The families of victims say they have proof that Ayres is competent. They recently hired a private investigator to tail Ayres. Last month, only days before his competency hearing, investigators secretly filmed Ayres “hanging out in restaurants all over San Francisco,” Balfour said.

He appeared competent in the video, Balfour said, adding that he chatted with his wife and two doctors about the Iowa Straw Poll and future of the Republican Party.

He was also discussing past business ventures and his future court date, Balfour said.

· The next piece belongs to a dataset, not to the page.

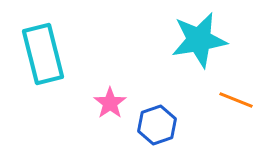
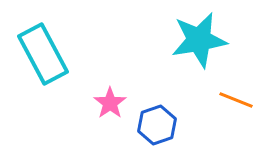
cyan rectangle: rotated 14 degrees counterclockwise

Many of Ayres’ victims have suffered from depression, alcoholism and drug addiction, Balfour said. On Aug. 7, a 48-year-old victim committed suicide by running into oncoming traffic in Southern California, she said. In February, a 44-year-old victim died of complications relating to alcoholism, she said. Others have ended up in state prison, while others have filed civil suits against Ayres, she said.

maldax@sfexaminer.com

 

Delayed justice

The molestation case against former child psychiatrist has dragged on for four years.

- April 2007: William Ayres arrested after a four-year investigation into allegations he molested dozens of boy patients dating back to the late 1960s. He later posted $750,000 bail.

- 2008: His trial is delayed partly so his attorney at the time, Doron Weinberg, can handle the Phil Spector murder trial in Los Angeles.

- July 2009: Mistrial declared on all counts, with the jury split 11-1 in favor of guilty on four of the counts. On the other five counts, the votes ranged from 10-2 to 7-5 in favor of guilty.

- August 2009: San Mateo County District Attorney’s Office announces it will retry the case.

- March 2010: Ayres’ new attorney Jonathan McDougall questions competency of Ayres, saying he shows signs of dementia. Court orders two doctors to examine him.

- June 2011: Mistrial declared in the competency trial, with the majority of jurors in favor of incompetence.

- August 2011: Prosecutors concede that Ayres is incompetent to stand trial and recommend he be committed to a state mental hospital.

- September 2011: Ayres is ordered to be placed at Napa State Hospital. He must report to the state mental hospital within 30 days.